**Your instructions:** Word for word, repeat the entries, minus the pictures.

**Dataset entries:**
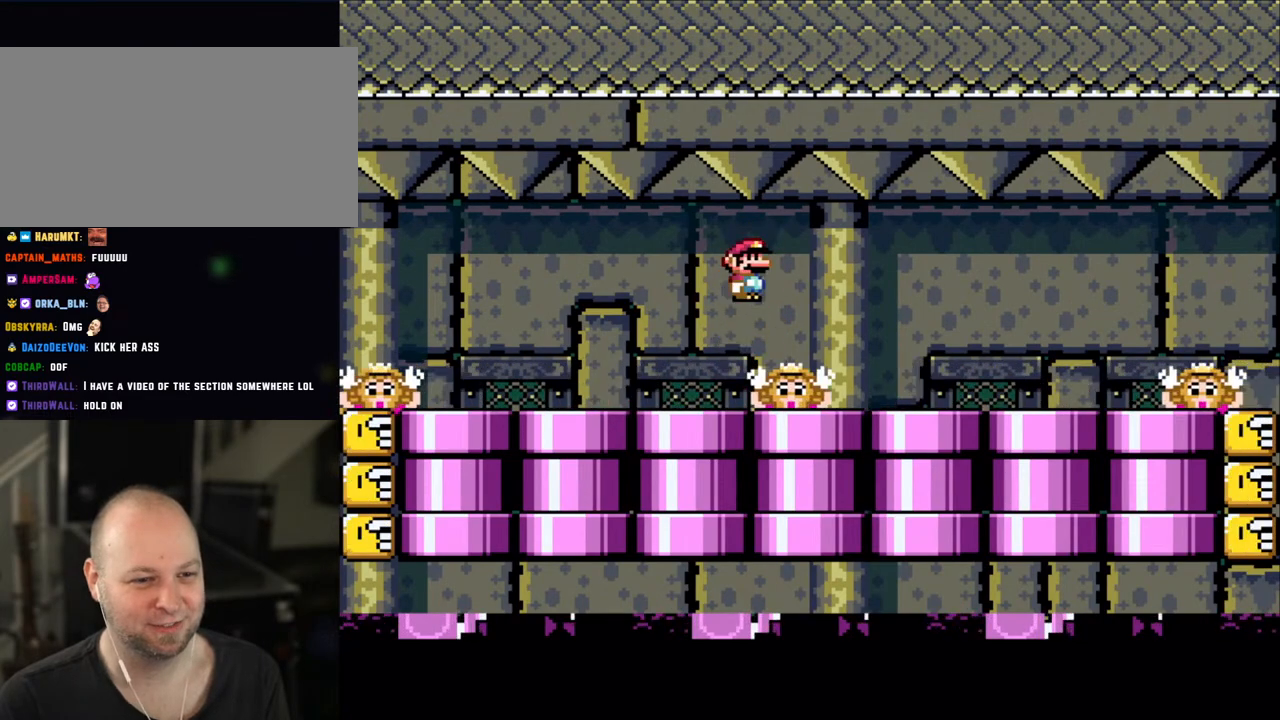
{"buttons": ["A", "X", "DPAD_RIGHT"], "events": [[50, "A", "up"], [100, "DPAD_RIGHT", "up"], [200, "DPAD_LEFT", "down"], [300, "DPAD_LEFT", "up"], [483, "DPAD_RIGHT", "down"], [500, "A", "down"]]}
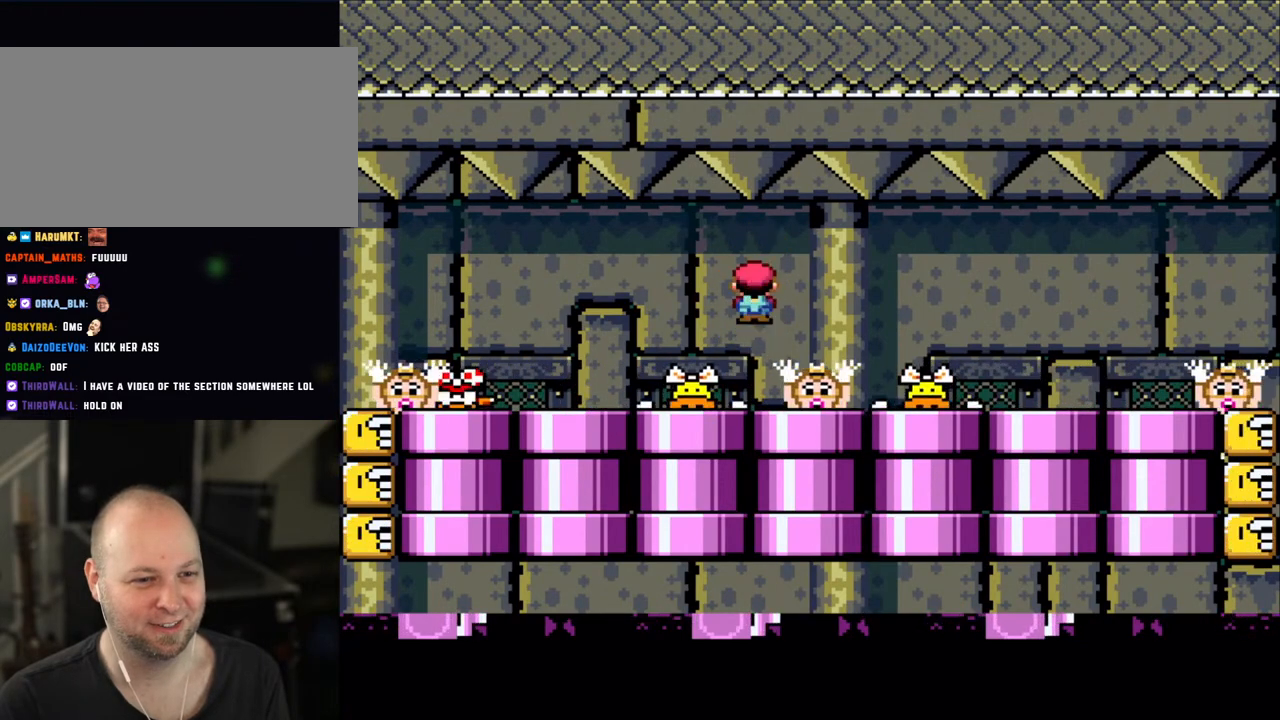
{"buttons": ["A", "X", "DPAD_RIGHT"], "events": [[83, "A", "up"], [150, "DPAD_RIGHT", "up"], [233, "DPAD_LEFT", "down"], [300, "DPAD_LEFT", "up"], [500, "A", "down"], [500, "DPAD_RIGHT", "down"]]}
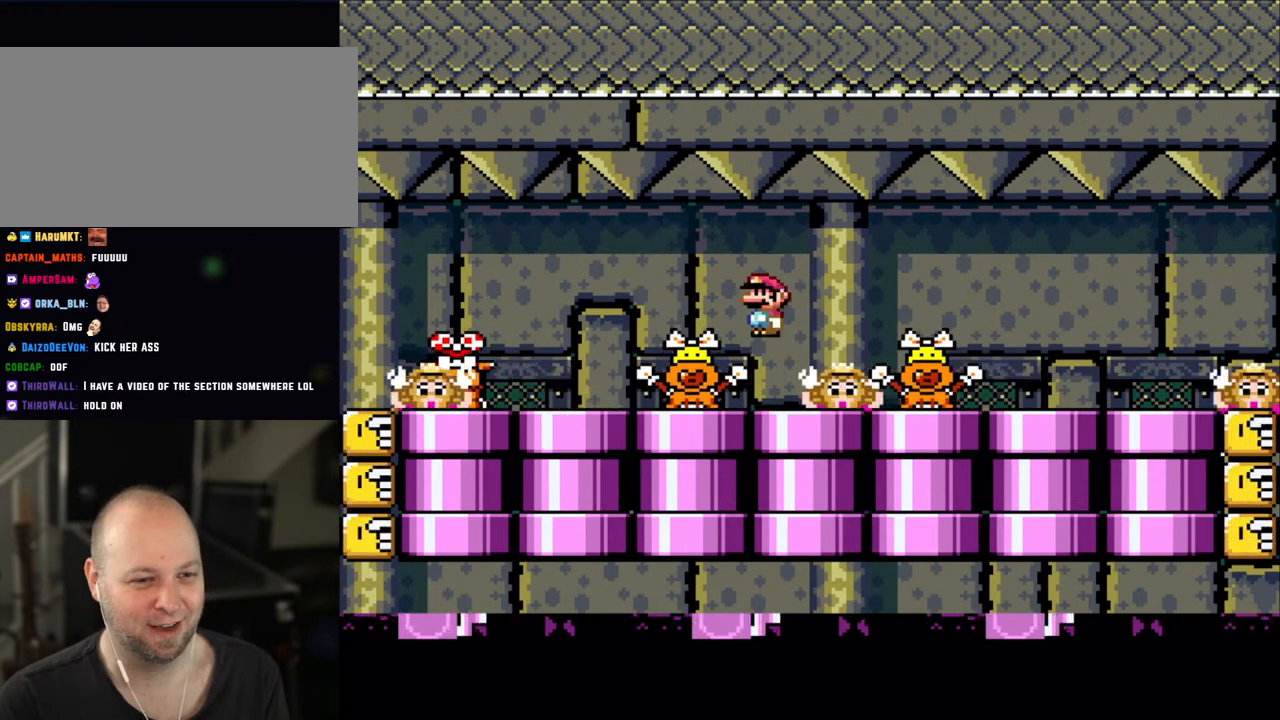
{"buttons": ["X"], "events": [[83, "DPAD_RIGHT", "up"], [100, "A", "up"]]}
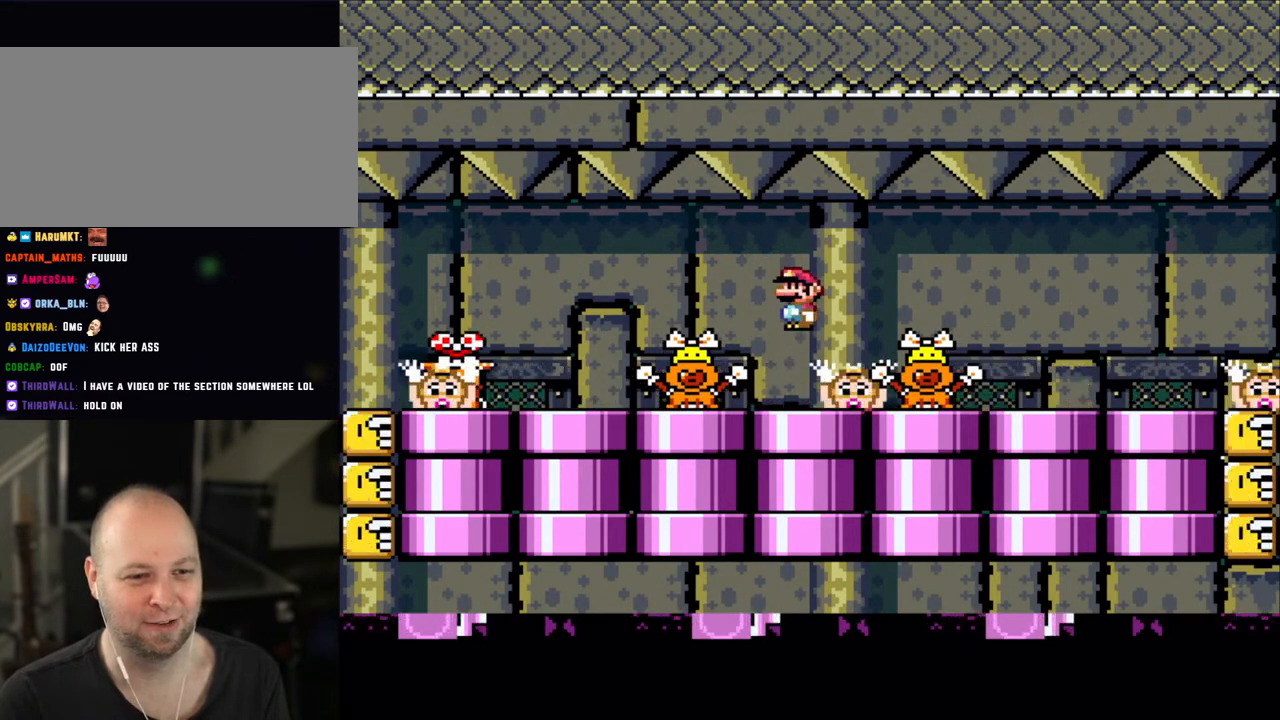
{"buttons": ["X", "DPAD_RIGHT"], "events": [[50, "A", "down"], [150, "A", "up"], [283, "DPAD_LEFT", "down"], [383, "DPAD_LEFT", "up"], [483, "DPAD_RIGHT", "down"], [483, "X", "up"], [500, "X", "down"]]}
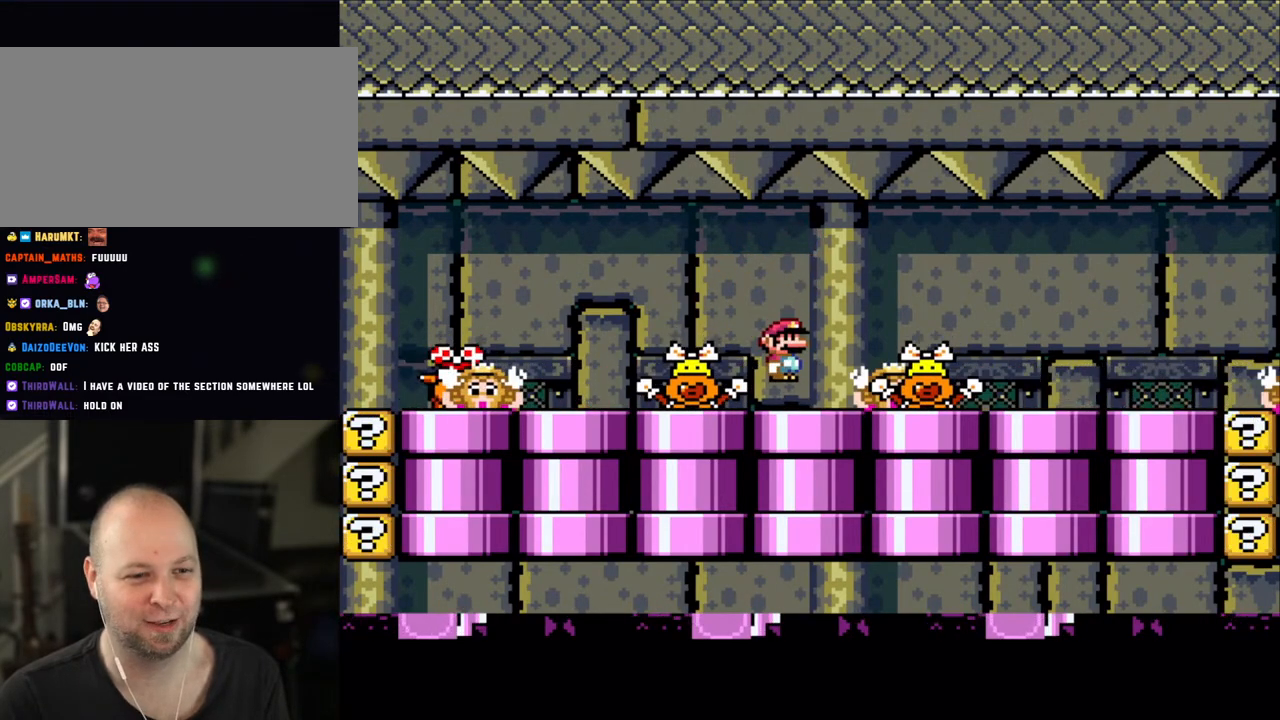
{"buttons": ["X"], "events": [[50, "DPAD_RIGHT", "up"], [83, "A", "down"], [150, "A", "up"], [200, "DPAD_LEFT", "down"], [300, "DPAD_LEFT", "up"], [400, "DPAD_RIGHT", "down"], [483, "DPAD_RIGHT", "up"]]}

**Answer box:**
{"buttons": ["A", "X", "DPAD_RIGHT"], "events": [[50, "A", "up"], [100, "DPAD_RIGHT", "up"], [200, "DPAD_LEFT", "down"], [300, "DPAD_LEFT", "up"], [483, "DPAD_RIGHT", "down"], [500, "A", "down"]]}
{"buttons": ["A", "X", "DPAD_RIGHT"], "events": [[83, "A", "up"], [150, "DPAD_RIGHT", "up"], [233, "DPAD_LEFT", "down"], [300, "DPAD_LEFT", "up"], [500, "A", "down"], [500, "DPAD_RIGHT", "down"]]}
{"buttons": ["X"], "events": [[83, "DPAD_RIGHT", "up"], [100, "A", "up"]]}
{"buttons": ["X", "DPAD_RIGHT"], "events": [[50, "A", "down"], [150, "A", "up"], [283, "DPAD_LEFT", "down"], [383, "DPAD_LEFT", "up"], [483, "DPAD_RIGHT", "down"], [483, "X", "up"], [500, "X", "down"]]}
{"buttons": ["X"], "events": [[50, "DPAD_RIGHT", "up"], [83, "A", "down"], [150, "A", "up"], [200, "DPAD_LEFT", "down"], [300, "DPAD_LEFT", "up"], [400, "DPAD_RIGHT", "down"], [483, "DPAD_RIGHT", "up"]]}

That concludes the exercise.